Video: Oxfam climate change election debate

Press Release – Oxfam NZ

Candidates from the National, Labour and Green Parties spoke to an audience in Auckland last week, outlining their parties’ plans to meet the challenge of climate change. The debate ranged from whether New Zealand can become carbon-free to the likelihood …

Candidates from the National, Labour and Green Parties spoke to an audience in Auckland last week, outlining their parties’ plans to meet the challenge of climate change. The debate ranged from whether New Zealand can become carbon-free to the likelihood of a cross-party agreement on long-term issues that last more than an election cycle, and from the effect of investing in roads to the question of bringing agriculture into the Emissions Trading Scheme (ETS).

For the National Party, Hon Dr Nick Smith stressed a practical approach, balancing environmental with economic needs. He touted the successes of the ETS and explained the recent decision to indefinitely delay bringing agriculture into the scheme, stating the technology to do so practically does not yet exist. As for roads, Smith favoured a “fit for purpose” approach – investment in public transport where cost effective, but not where more roads were deemed the more practical option, such as in rural areas.

David Parker said Labour’s approach would be to bring agriculture under the ETS as of January 2013 and use revenues to fund a 12.5 per cent R&D tax credit. As well, the party supports renewable energy sources, vehicle fuel efficiency ratings similar to those that exist already for home appliances, and re-allocation of the bulk of funding for the Puhoi-Wellsford “Holiday Highway” to an Auckland rail link.

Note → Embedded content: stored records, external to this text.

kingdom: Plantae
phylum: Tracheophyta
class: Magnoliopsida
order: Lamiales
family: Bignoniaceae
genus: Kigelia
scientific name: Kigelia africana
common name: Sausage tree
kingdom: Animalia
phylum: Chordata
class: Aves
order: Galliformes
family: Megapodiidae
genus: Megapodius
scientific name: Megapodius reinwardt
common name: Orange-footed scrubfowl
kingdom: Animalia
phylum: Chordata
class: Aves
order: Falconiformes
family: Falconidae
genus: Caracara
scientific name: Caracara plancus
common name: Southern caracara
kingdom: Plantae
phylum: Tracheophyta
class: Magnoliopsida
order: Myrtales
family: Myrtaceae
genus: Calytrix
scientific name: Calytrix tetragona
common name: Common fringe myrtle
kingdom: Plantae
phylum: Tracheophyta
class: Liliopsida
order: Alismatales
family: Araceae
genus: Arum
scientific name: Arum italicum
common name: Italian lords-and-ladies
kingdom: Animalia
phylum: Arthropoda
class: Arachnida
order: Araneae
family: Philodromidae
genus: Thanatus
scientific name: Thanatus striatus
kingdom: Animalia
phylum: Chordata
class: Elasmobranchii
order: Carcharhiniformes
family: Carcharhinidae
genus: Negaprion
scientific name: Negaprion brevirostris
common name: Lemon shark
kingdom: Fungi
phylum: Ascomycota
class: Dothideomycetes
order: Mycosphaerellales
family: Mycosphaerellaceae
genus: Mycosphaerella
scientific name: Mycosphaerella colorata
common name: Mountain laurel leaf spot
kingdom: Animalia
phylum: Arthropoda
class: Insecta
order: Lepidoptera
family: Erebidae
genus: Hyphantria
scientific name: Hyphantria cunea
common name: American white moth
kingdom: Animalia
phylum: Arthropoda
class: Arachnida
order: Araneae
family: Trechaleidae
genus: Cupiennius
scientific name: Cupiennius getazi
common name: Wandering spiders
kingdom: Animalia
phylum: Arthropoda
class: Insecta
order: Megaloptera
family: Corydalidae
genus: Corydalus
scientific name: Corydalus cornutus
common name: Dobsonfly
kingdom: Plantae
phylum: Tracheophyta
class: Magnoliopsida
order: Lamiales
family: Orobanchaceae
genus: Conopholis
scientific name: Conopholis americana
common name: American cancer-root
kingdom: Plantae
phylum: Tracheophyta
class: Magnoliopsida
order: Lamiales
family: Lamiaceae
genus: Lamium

Dr Kennedy Graham outlined Green Party policy, which includes climate finance provisions and a plan for reducing domestic emissions by 36 million tonnes. The Party is aiming for a fossil fuel-free economy by 2050, similar to Denmark. Graham also spoke of plans to introduce vehicle fuel efficiency standards, reducing the carbon emission per kilometre from the current average of 210g to 110g by 2019, resulting in significant carbon reductions. The Green Party also supports taking away funding from road projects to reapply elsewhere – in this case to help realise the creation of 100,000 green jobs.